Hi, my name is Nicolas, I'm from Argentina.

I looking for a partner in Australia to build a Heavy Machinery Hire Company. I had the Machines but now in America the competition are really hard and the machines was stopped for 4 months. Im interested to invest in Australia. 

So I need a partner who knows the market, motivated and responsible. I don't ask for money or nothing, i just want to place my machines and work.

If are someone interested please contact me.


----------



## robboat (Jun 12, 2012)

nicopereira said:


> Hi, my name is Nicolas, I'm from Argentina.
> I looking for a partner in Australia to build a Heavy Machinery Hire Company. I had the Machines but now in America the competition are really hard and the machines was stopped for 4 months. Im interested to invest in Australia.
> So I need a partner who knows the market, motivated and responsible. I don't ask for money or nothing, i just want to place my machines and work.
> If are someone interested please contact me.

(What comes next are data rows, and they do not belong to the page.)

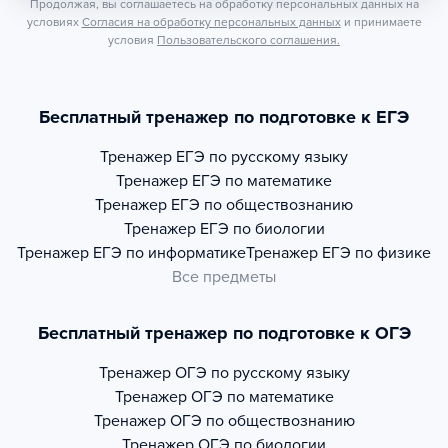
Продолжая, вы соглашаетесь на обработку персональных данных на
условиях
Согласия на обработку персональных данных
и принимаете
условия
Пользовательского соглашения.
Бесплатный тренажер по подготовке к ЕГЭ
Тренажер
ЕГЭ по русскому языку
Тренажер
ЕГЭ по математике
Тренажер
ЕГЭ по обществознанию
Тренажер
ЕГЭ по биологии
Тренажер
ЕГЭ по информатике
Тренажер
ЕГЭ по физике
Все предметы
Бесплатный тренажер по подготовке к ОГЭ
Тренажер
ОГЭ по русскому языку
Тренажер
ОГЭ по математике
Тренажер
ОГЭ по обществознанию
Тренажер
ОГЭ по биологии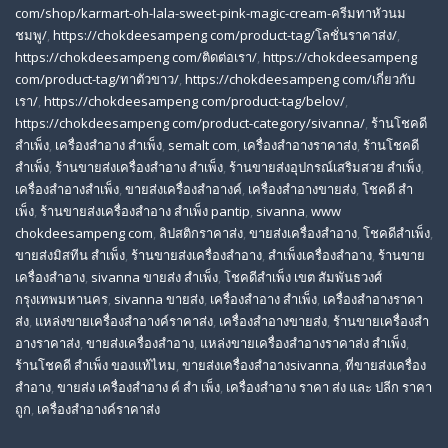
com/shop/karmart-oh-lala-sweet-pink-magic-cream-ครีมทาหัวนม
ชมพู/
,
https://chokdeesampeng com/product-tag/โลชั่นราคาส่ง/
,
https://chokdeesampeng com/ติดต่อเรา/
,
https://chokdeesampeng
com/product-tag/ทาตัวขาว/
,
https://chokdeesampeng com/เกี่ยวกับ
เรา/
,
https://chokdeesampeng com/product-tag/belov/
,
https://chokdeesampeng com/product-category/sivanna/
,
ร้านโชคดี
สําเพ็ง
,
เครื่องสำอาง สำเพ็ง
,
semalt com
,
เครื่องสำอางราคาส่ง
,
ร้านโชคดี
สำเพ็ง
,
ร้านขายส่งเครื่องสําอาง สําเพ็ง
,
ร้านขายส่งอุปกรณ์เสริมสวย สําเพ็ง
,
เครื่องสำอางสำเพ็ง
,
ขายส่งเครื่องสำอางค์
,
เครื่องสำอางขายส่ง
,
โชคดี สํา
เพ็ง
,
ร้านขายส่งเครื่องสําอาง สําเพ็ง pantip
,
sivanna
,
www
chokdeesampeng com
,
ลิปสติกราคาส่ง
,
ขายส่งเครื่องสำอาง
,
โชคดีสำเพ็ง
,
ขายส่งมิสทีน สําเพ็ง
,
ร้านขายส่งเครื่องสำอาง
,
สําเพ็งเครื่องสําอาง
,
ร้านขาย
เครื่องสำอาง
,
sivanna ขายส่ง สําเพ็ง
,
โชคดีสำเพ็ง เขต สัมพันธวงศ์
กรุงเทพมหานคร
,
sivanna ขายส่ง
,
เครื่องสําอาง สําเพ็ง
,
เครื่องสําอางราคา
ส่ง
,
แหล่งขายเครื่องสําอางค์ราคาส่ง
,
เครื่องสําอางขายส่ง
,
ร้านขายเครื่องสํา
อางราคาส่ง
,
ขายส่งเครื่องสําอาง
,
แหล่งขายเครื่องสําอางราคาส่ง สําเพ็ง
,
ร้านโชคดี สําเพ็ง ของแท้ไหม
,
ขายส่งเครื่องสําอางsivanna
,
ที่ขายส่งเครื่อง
สําอาง
,
ขายส่ง เครื่องสำอาง ค์ สำ เพ็ง
,
เครื่องสำอาง ราคา ส่ง และ ปลีก ราคา
ถูก
,
เครื่องสำอางค์ราคาส่ง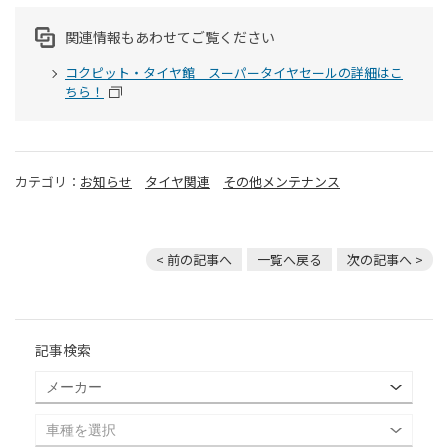
関連情報もあわせてご覧ください
コクピット・タイヤ館 スーパータイヤセールの詳細はこ
ちら！
カテゴリ：
お知らせ
タイヤ関連
その他メンテナンス
< 前の記事へ
一覧へ戻る
次の記事へ >
記事検索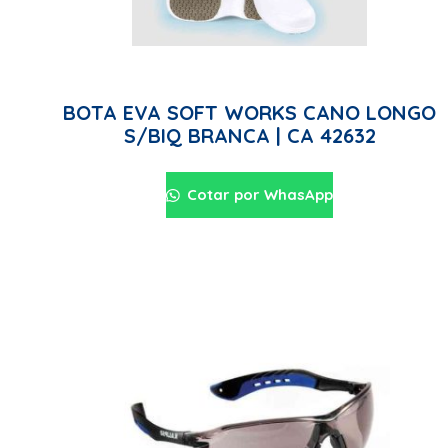
BOTA EVA SOFT WORKS CANO LONGO
S/BIQ BRANCA | CA 42632
Cotar por WhasApp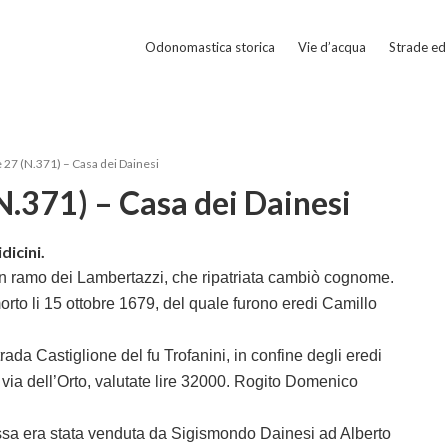
Odonomastica storica
Vie d’acqua
Strade ed 
e 27 (N.371) – Casa dei Dainesi
N.371) – Casa dei Dainesi
dicini.
 un ramo dei Lambertazzi, che ripatriata cambiò cognome.
morto li 15 ottobre 1679, del quale furono eredi Camillo
ada Castiglione del fu Trofanini, in confine degli eredi
 via dell’Orto, valutate lire 32000. Rogito Domenico
a era stata venduta da Sigismondo Dainesi ad Alberto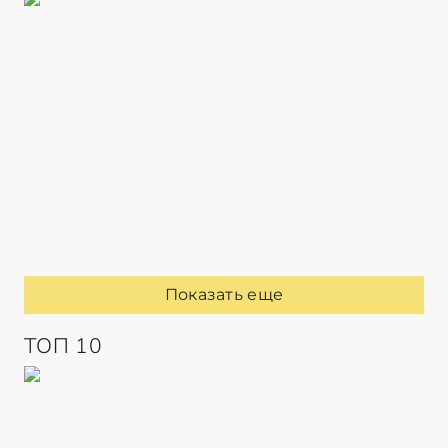
Показать еще
ТОП 10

Is that earthmoving equipment...?
Or some other heavy lift equipment...?


----------



## nicopereira (Jul 24, 2013)

Im sorry robboat, it's earthmoving equipment. Screeners, Jaw Crushers, Cone Crushers.. etc

Thanks for your answer


----------



## robboat (Jun 12, 2012)

nicopereira said:


> Im sorry robboat, it's earthmoving equipment. Screeners, Jaw Crushers, Cone Crushers.. etc
> Thanks for your answer


Hi Nico,
I was working in the mining industry until recently......

It seems you have missed the timing for the bulk of the mining and earthmoving projects here as there is excess local capacity now.
Companies servicing the industry are forecasting falling revenues......

So - I cannot suggest anywhere that you could rent (profitably)......so maybe a JV with a small mining or earthmoving company would be an option.

Is there a project in Argentina that you could develop to keep the machines working...?

Good luck......


----------



## acd-inc (Aug 6, 2013)

*hire*

Hi, Nicolas,

No problem to establish a company for you here in SA. The problem is to make good revenue.
I had a long experience with USA construction machinery.
I need more info of your machinery - to estimate proposed business success. 
Best regards, Victor [email protected]


----------